> TASK OBJECTIVE
Look through the material below. Copy each line that contains the string "knee".

START DATASET RECORDS

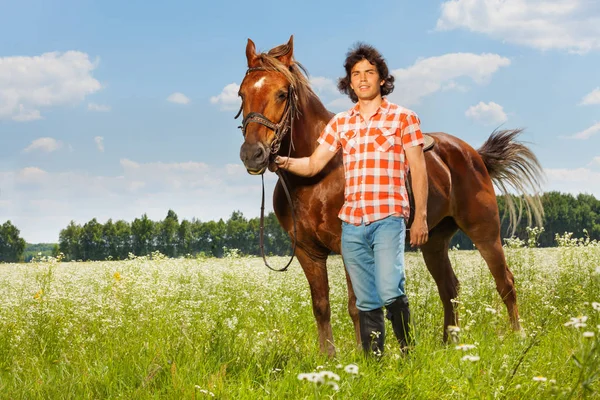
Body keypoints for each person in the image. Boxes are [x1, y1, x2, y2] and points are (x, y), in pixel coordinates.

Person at [275, 43, 428, 355]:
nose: (362, 79)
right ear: (348, 82)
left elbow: (419, 169)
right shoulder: (341, 123)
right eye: (356, 74)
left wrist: (421, 216)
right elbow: (314, 164)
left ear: (382, 80)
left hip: (388, 217)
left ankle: (408, 351)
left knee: (389, 288)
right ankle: (373, 364)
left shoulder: (404, 118)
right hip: (352, 223)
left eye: (369, 73)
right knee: (365, 297)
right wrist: (282, 161)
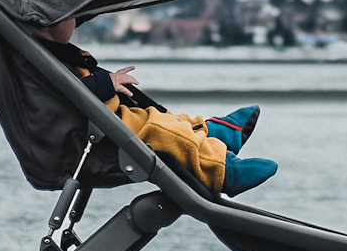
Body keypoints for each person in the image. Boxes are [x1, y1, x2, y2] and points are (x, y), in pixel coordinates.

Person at [34, 18, 278, 196]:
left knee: (160, 117)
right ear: (45, 24)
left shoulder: (46, 55)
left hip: (106, 119)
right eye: (70, 17)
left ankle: (211, 132)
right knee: (160, 132)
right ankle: (222, 171)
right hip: (95, 134)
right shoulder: (38, 62)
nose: (75, 21)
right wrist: (106, 82)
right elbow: (64, 97)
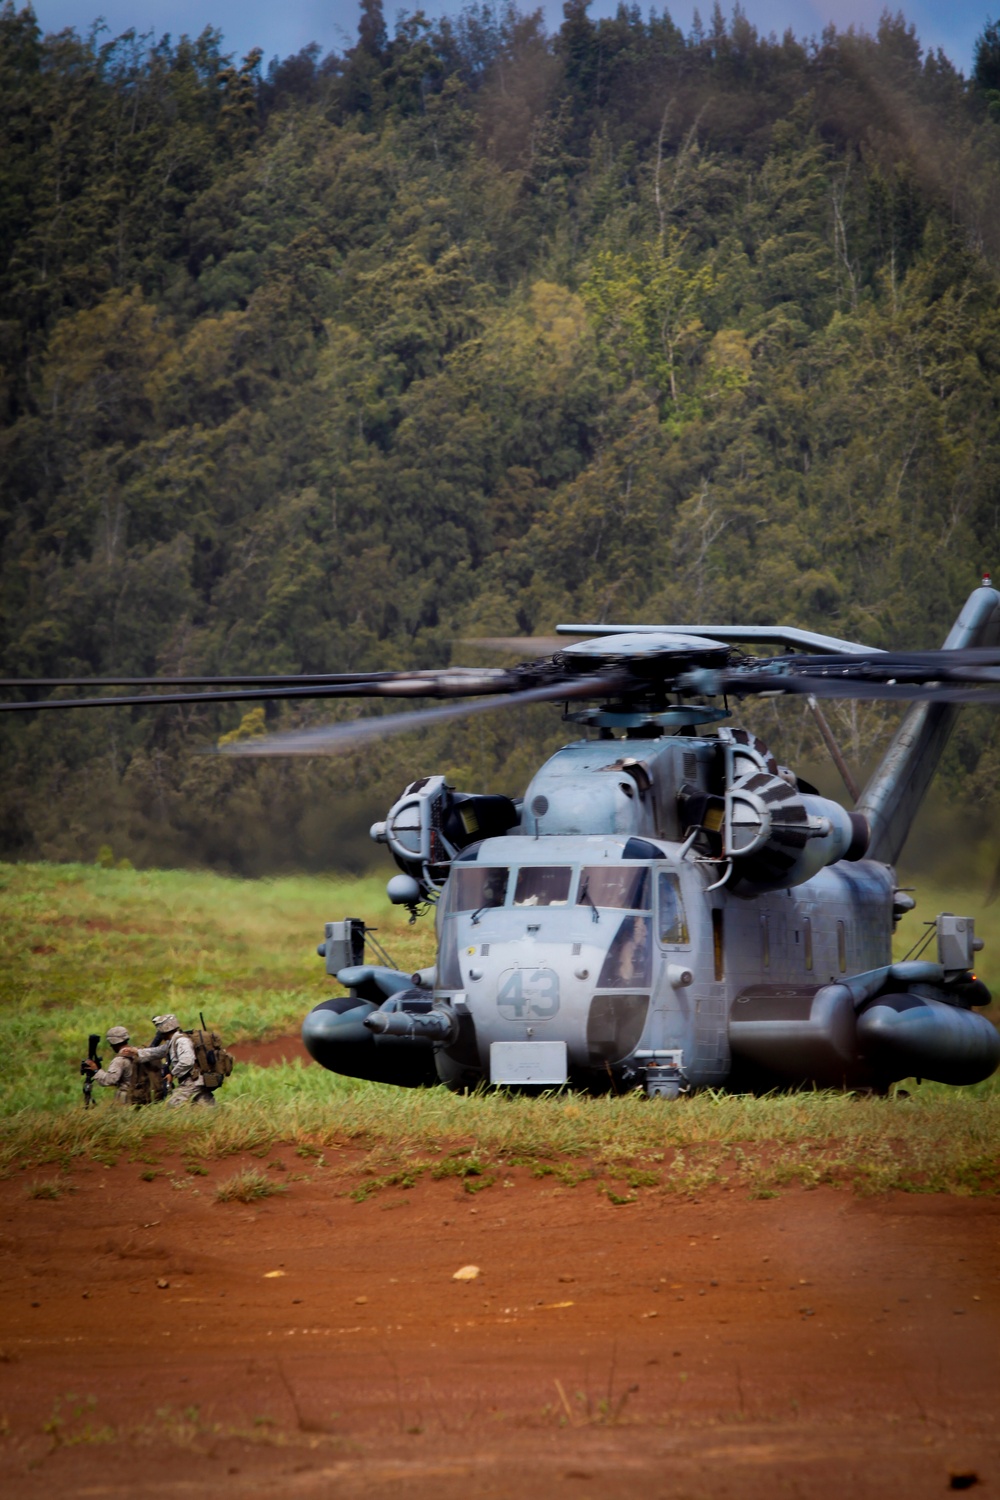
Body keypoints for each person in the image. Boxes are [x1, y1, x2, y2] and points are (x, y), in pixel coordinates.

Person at [122, 1014, 215, 1108]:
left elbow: (187, 1061)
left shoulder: (181, 1041)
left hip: (192, 1080)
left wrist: (172, 1074)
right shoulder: (173, 1041)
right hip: (197, 1080)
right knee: (207, 1107)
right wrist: (137, 1051)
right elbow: (158, 1051)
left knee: (171, 1105)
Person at [82, 1026, 133, 1104]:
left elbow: (110, 1080)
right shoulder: (137, 1053)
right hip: (140, 1095)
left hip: (126, 1098)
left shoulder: (119, 1060)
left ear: (113, 1042)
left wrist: (96, 1070)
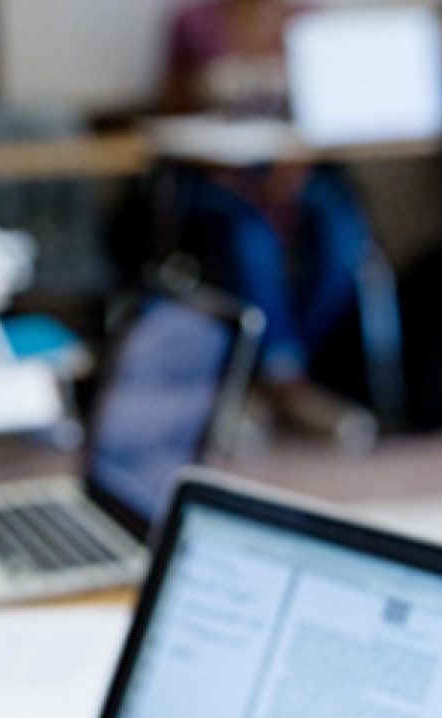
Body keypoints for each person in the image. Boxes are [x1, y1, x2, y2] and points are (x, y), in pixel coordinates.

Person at [162, 0, 382, 451]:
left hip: (301, 173)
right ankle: (287, 382)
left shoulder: (310, 23)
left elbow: (337, 111)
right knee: (250, 240)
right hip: (220, 178)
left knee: (342, 237)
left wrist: (296, 165)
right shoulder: (193, 24)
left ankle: (272, 382)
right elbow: (171, 112)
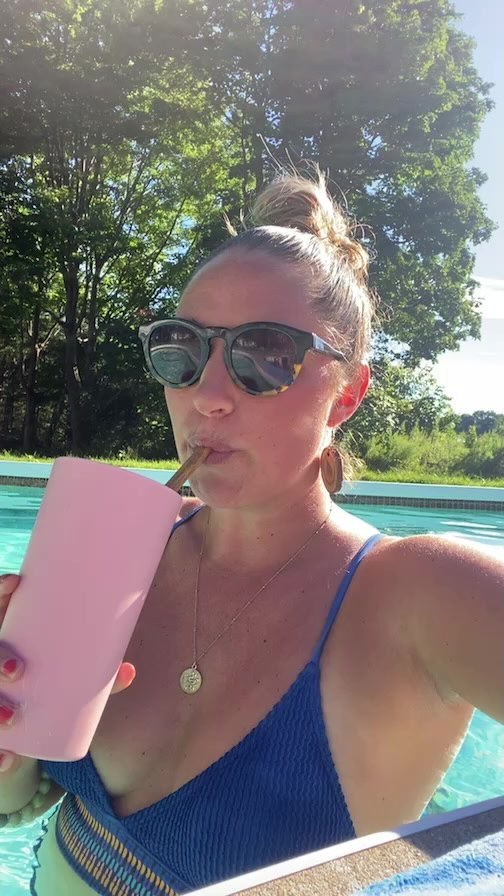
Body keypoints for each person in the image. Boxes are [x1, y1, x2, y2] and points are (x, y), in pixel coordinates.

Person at [0, 169, 503, 896]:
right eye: (181, 349)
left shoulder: (419, 594)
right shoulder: (123, 554)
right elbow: (20, 800)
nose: (207, 396)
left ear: (347, 395)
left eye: (266, 355)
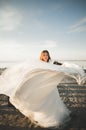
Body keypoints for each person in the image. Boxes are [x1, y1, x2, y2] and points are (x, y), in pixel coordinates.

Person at [0, 50, 85, 128]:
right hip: (41, 85)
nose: (45, 56)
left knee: (52, 101)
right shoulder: (39, 64)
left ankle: (54, 118)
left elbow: (62, 67)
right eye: (44, 55)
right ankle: (43, 117)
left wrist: (70, 67)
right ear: (41, 56)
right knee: (41, 101)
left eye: (47, 55)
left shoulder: (52, 63)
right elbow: (31, 72)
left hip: (51, 87)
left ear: (48, 56)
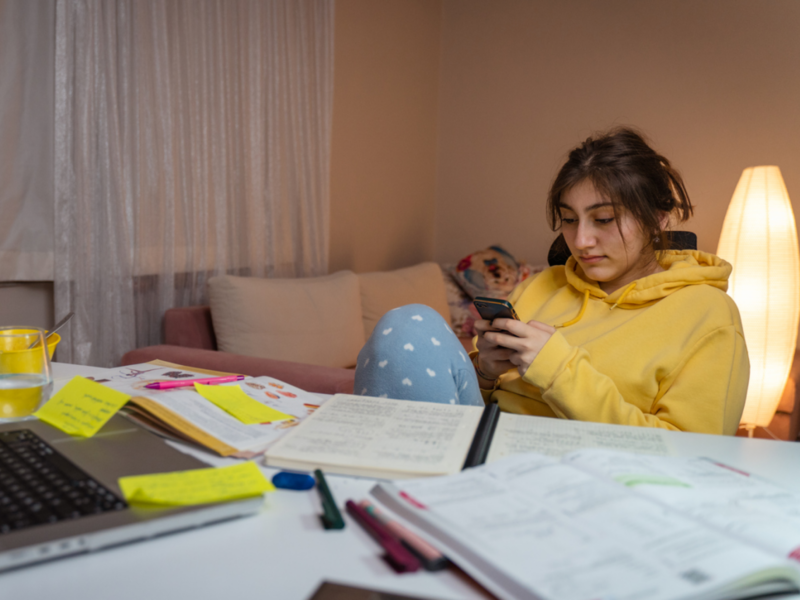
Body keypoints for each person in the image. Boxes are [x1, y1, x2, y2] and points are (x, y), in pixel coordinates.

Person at [355, 127, 749, 435]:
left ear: (659, 219)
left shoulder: (709, 316)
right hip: (485, 443)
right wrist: (487, 370)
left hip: (588, 470)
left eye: (604, 219)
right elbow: (476, 393)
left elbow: (691, 454)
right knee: (408, 326)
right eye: (570, 219)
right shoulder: (545, 285)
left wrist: (558, 369)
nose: (581, 241)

END DATASET RECORDS

> ANSWER SECTION
left knee: (389, 288)
right knee: (365, 297)
left knee: (160, 117)
right knee: (160, 132)
right knee: (207, 1107)
left knee: (171, 1105)
right knee: (250, 240)
left knee: (342, 237)
left knee: (52, 101)
right knee: (41, 101)
right knee: (408, 326)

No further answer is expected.